Task: Please give the text of every entry below again with "Sản phẩm" replaced by "Products" everywhere it appears, keeping everything else unchanged. Leave the pictures out of your answer.
=-=-=
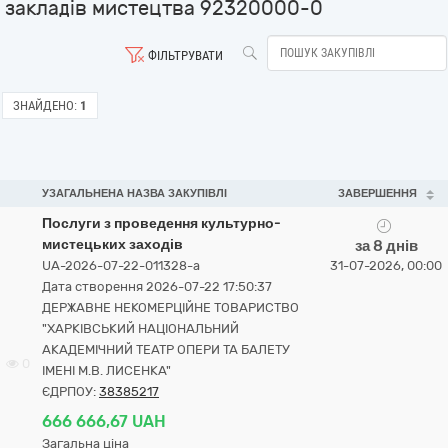
закладів мистецтва 92320000-0
ФІЛЬТРУВАТИ
ЗНАЙДЕНО:
1
УЗАГАЛЬНЕНА НАЗВА ЗАКУПІВЛІ
ЗАВЕРШЕННЯ
Послуги з проведення культурно-
мистецьких заходів
за 8 днів
UA-2026-07-22-011328-a
31-07-2026, 00:00
Дата створення 2026-07-22 17:50:37
ДЕРЖАВНЕ НЕКОМЕРЦІЙНЕ ТОВАРИСТВО
"ХАРКІВСЬКИЙ НАЦІОНАЛЬНИЙ
АКАДЕМІЧНИЙ ТЕАТР ОПЕРИ ТА БАЛЕТУ
0
ІМЕНІ М.В. ЛИСЕНКА"
ЄДРПОУ:
38385217
666 666,67 UAH
Загальна ціна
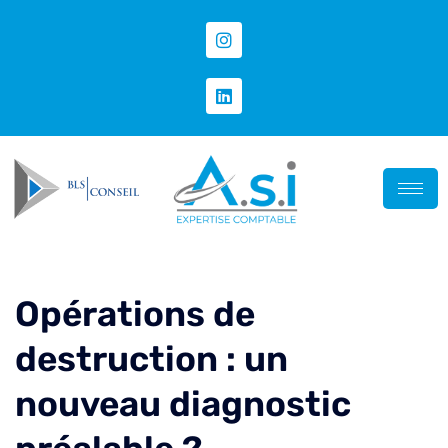
Opérations de
destruction : un
nouveau diagnostic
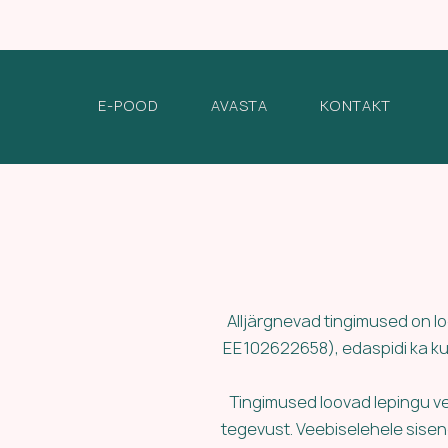
E-POOD
AVASTA
KONTAKT
Alljärgnevad tingimused on l
EE102622658), edaspidi ka ku
Tingimused loovad lepingu vee
tegevust. Veebiselehele sisene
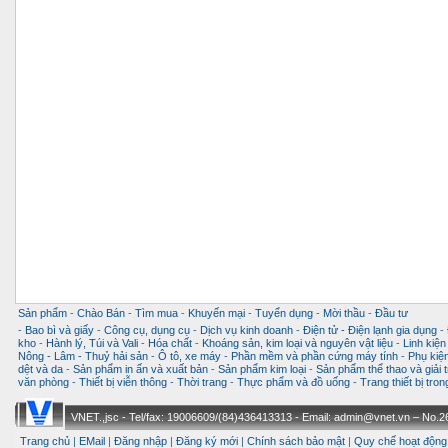
Sản phẩm
-
Chào Bán
-
Tìm mua
-
Khuyến mại
-
Tuyển dụng
-
Mời thầu
-
Đầu tư
-
Bao bì và giấy
-
Công cụ, dụng cụ
-
Dịch vụ kinh doanh
-
Điện tử - Điện lạnh gia dụng
-
kho
-
Hành lý, Túi và Vali
-
Hóa chất
-
Khoáng sản, kim loại và nguyên vật liệu
-
Linh kiện
Nông - Lâm - Thuỷ hải sản
-
Ô tô, xe máy
-
Phần mềm và phần cứng máy tính
-
Phụ kiện
dệt và da
-
Sản phẩm in ấn và xuất bản
-
Sản phẩm kim loại
-
Sản phẩm thể thao và giải t
văn phòng
-
Thiết bị viễn thông
-
Thời trang
-
Thực phẩm và đồ uống
-
Trang thiết bị tro
VNET.,jsc - Tel/fax: 19006609/(84)436413313 - Email: admin@vnet.vn – No.26-
Trang chủ
|
EMail
|
Đăng nhập
|
Đăng ký mới
|
Chính sách bảo mật
|
Quy chế hoạt động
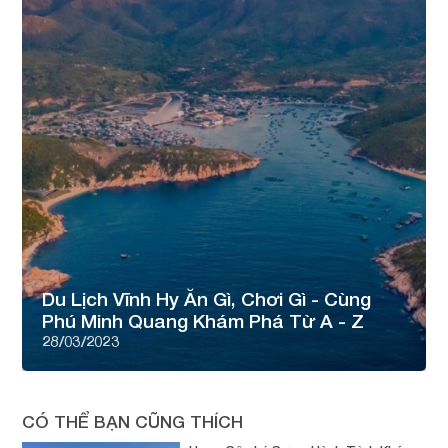
Du Lịch Vĩnh Hy Ăn Gì, Chơi Gì - Cùng
Phú Minh Quang Khám Phá Từ A - Z
28/03/2023
CÓ THỂ BẠN CŨNG THÍCH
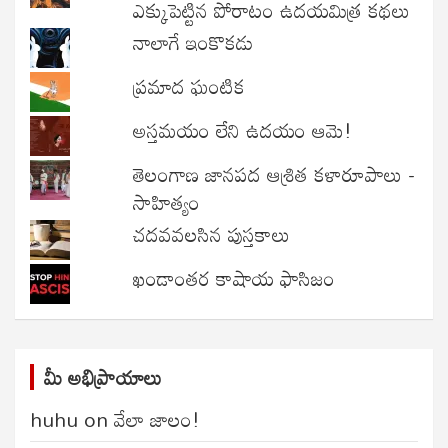
ఎక్కుపెట్టిన పోరాటం ఉదయమిత్ర కథలు
నాలాగే ఇంకొకడు
ప్రమాద ఘంటిక
అస్తమయం లేని ఉదయం ఆమె!
తెలంగాణ జానపద ఆశ్రిత కళారూపాలు -
సాహిత్యం
చదవవలసిన పుస్తకాలు
ఖండాంతర కాషాయ ఫాసిజం
మీ అభిప్రాయాలు
huhu
on
వేలా జాలం!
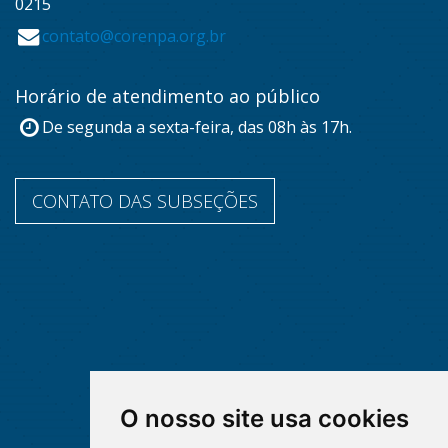
0215
contato@corenpa.org.br
Horário de atendimento ao público
De segunda a sexta-feira, das 08h às 17h.
CONTATO DAS SUBSEÇÕES
O nosso site usa cookies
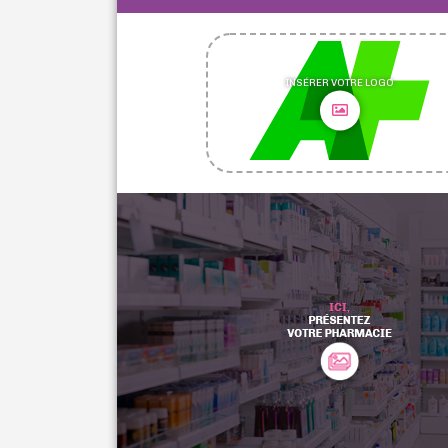
INSÉRER VOTRE LOGO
=-=-=
Answer space:
закладів мистецтва 92320000-0
ФІЛЬТРУВАТИ
ЗНАЙДЕНО:
1
УЗАГАЛЬНЕНА НАЗВА ЗАКУПІВЛІ
ЗАВЕРШЕННЯ
Послуги з проведення культурно-
мистецьких заходів
за 8 днів
UA-2026-07-22-011328-a
31-07-2026, 00:00
Дата створення 2026-07-22 17:50:37
ДЕРЖАВНЕ НЕКОМЕРЦІЙНЕ ТОВАРИСТВО
"ХАРКІВСЬКИЙ НАЦІОНАЛЬНИЙ
АКАДЕМІЧНИЙ ТЕАТР ОПЕРИ ТА БАЛЕТУ
0
ІМЕНІ М.В. ЛИСЕНКА"
ЄДРПОУ:
38385217
666 666,67 UAH
Загальна ціна
Opérations de
destruction : un
nouveau diagnostic
E-POOD
AVASTA
KONTAKT
Alljärgnevad tingimused on l
EE102622658), edaspidi ka ku
Tingimused loovad lepingu vee
tegevust. Veebiselehele sisene
Products
-
Chào Bán
-
Tìm mua
-
Khuyến mại
-
Tuyển dụng
-
Mời thầu
-
Đầu tư
-
Bao bì và giấy
-
Công cụ, dụng cụ
-
Dịch vụ kinh doanh
-
Điện tử - Điện lạnh gia dụng
-
kho
-
Hành lý, Túi và Vali
-
Hóa chất
-
Khoáng sản, kim loại và nguyên vật liệu
-
Linh kiện
Nông - Lâm - Thuỷ hải sản
-
Ô tô, xe máy
-
Phần mềm và phần cứng máy tính
-
Phụ kiện
dệt và da
-
Products in ấn và xuất bản
-
Products kim loại
-
Products thể thao và giải t
văn phòng
-
Thiết bị viễn thông
-
Thời trang
-
Thực phẩm và đồ uống
-
Trang thiết bị tro
VNET.,jsc - Tel/fax: 19006609/(84)436413313 - Email: admin@vnet.vn – No.26-
Trang chủ
|
EMail
|
Đăng nhập
|
Đăng ký mới
|
Chính sách bảo mật
|
Quy chế hoạt động
Du Lịch Vĩnh Hy Ăn Gì, Chơi Gì - Cùng
Phú Minh Quang Khám Phá Từ A - Z
28/03/2023
CÓ THỂ BẠN CŨNG THÍCH
ఎక్కుపెట్టిన పోరాటం ఉదయమిత్ర కథలు
నాలాగే ఇంకొకడు
ప్రమాద ఘంటిక
అస్తమయం లేని ఉదయం ఆమె!
తెలంగాణ జానపద ఆశ్రిత కళారూపాలు -
సాహిత్యం
చదవవలసిన పుస్తకాలు
ఖండాంతర కాషాయ ఫాసిజం
మీ అభిప్రాయాలు
huhu
on
వేలా జాలం!
0215
contato@corenpa.org.br
Horário de atendimento ao público
De segunda a sexta-feira, das 08h às 17h.
CONTATO DAS SUBSEÇÕES
O nosso site usa cookies
INSÉRER VOTRE LOGO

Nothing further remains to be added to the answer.